Musk revealed new specs on the BFR spacecraft that Maezawa will be riding in. Originally, SpaceX had planned to utilize its Falcon Heavy rockets to blast a Dragon crew capsule to the moon and back. However, the company has since opted instead to use its newly minted BFR which, coincidentally, is being constructed at the Port of Los Angeles.
The Big Falcon Ship (BFS), which rides at the tip of the 118-meter long BFR like a giant hood ornament, is designed to hold up to 100 people and 1100 cubic meters of cargo. However, during Maezawa's trip, it will only carry a minimal crew to make weight space for extra food, water, and parts in case the mission goes sideways in mid-flight. Details on technical details like the life support, navigation and safety measures remained scarce following the press event.
With a fuel refill from an orbital tanker ship, the BFR should be able to tote 100 tons of supplies all the way to the surface of Mars thanks to its array of 31 Raptor engines and their combined 5,400 tons of thrust.
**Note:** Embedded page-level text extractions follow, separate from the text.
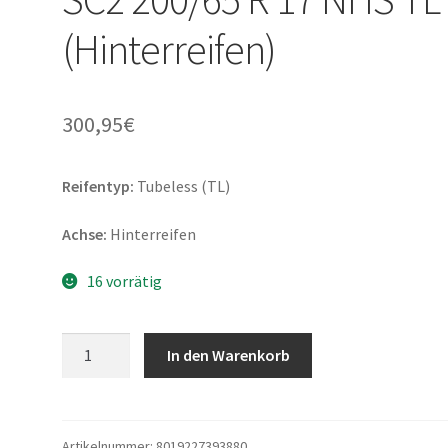
(Hinterreifen)
300,95
€
Reifentyp:
Tubeless (TL)
Achse:
Hinterreifen
16 vorrätig
Pirelli
In den Warenkorb
Diablo
Superbike
SC2
200/65
Artikelnummer:
8019227393880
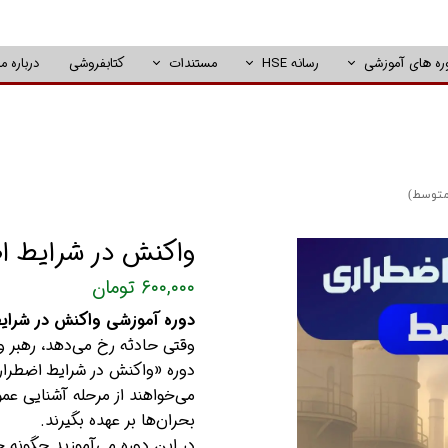
ره های آموزشی
رسانه HSE
مستندات
کتابفروشی
درباره ما
متوسط)
واکنش در شرایط ا
۶۰۰,۰۰۰ تومان
دوره آموزشی واکنش در شرای
وقتی حادثه رخ می‌دهد، رهبر
دوره «واکنش در شرایط اضطرا
می‌خواهند از مرحله آشنایی عم
بحران‌ها بر عهده بگیرند.
در این دوره می‌آموزید چگونه خ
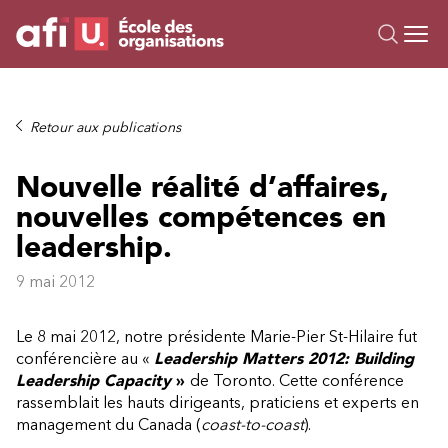
Ou
Formations
Retour aux publications
Campus IA
Nouvelle réalité d’affaires,
Sur mesure
nouvelles compétences en
À propos
Ressources
leadership.
9 mai 2012
Le 8 mai 2012, notre présidente Marie-Pier St-Hilaire fut
conférencière au «
Leadership Matters 2012: Building
Leadership Capacity
»
de Toronto. Cette conférence
rassemblait les hauts dirigeants, praticiens et experts en
management du Canada (
coast-to-coast
).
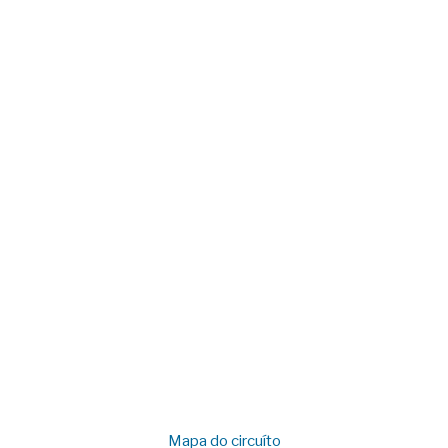
Mapa do circuíto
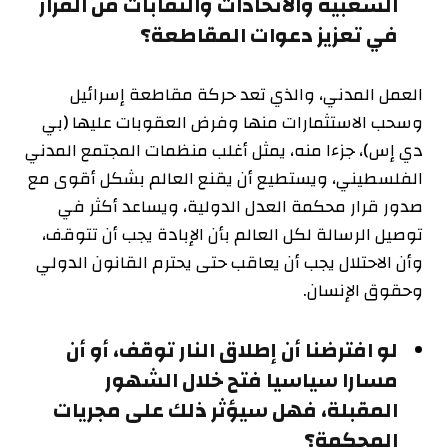
الشعبية والاتحادات والنقابات من القرار
في تعزيز دعوات المقاطعة؟
العمل المدني، والذي تعد حركة مقاطعة إسرائيل
وسحب الاستثمارات منها وفرض العقوبات عليها (بي
دي إس)، جزءا منه، يمثل أغلب منظمات المجتمع المدني
الفلسطيني، ويستطيع أن يقنع العالم بشكل أقوى مع
صدور قرار محكمة العدل الدولية، ويساعد أكثر في
توصيل الرسالة لكل العالم بأن الإبادة يجب أن تتوقف،
وأن الاحتلال يجب أن يعاقب حتى يحترم القانون الدولي
وحقوق الإنسان.
لو افترضنا أن إطلاق النار توقف، أو أن
مسارا سياسيا فتح خلال الشهور
المقبلة، فهل سيؤثر ذلك على مجريات
المحكمة؟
What's more, if SpaceX manages to get to the Red Planet and then set up a fuel storage system there, ships will eventually be able to "rock hop" across the inner planets, potentially all the way out to the edges of the solar system, Musk explained.
The BFR is expected to be ready for ground testing at some point in 2019. Musk believes the first uncrewed BFR flight to Mars will take place as early as 2022 while crewed flights should start two years after that. "I can't wait," Musk quipped. "I'm super fired up about this. This is amazing."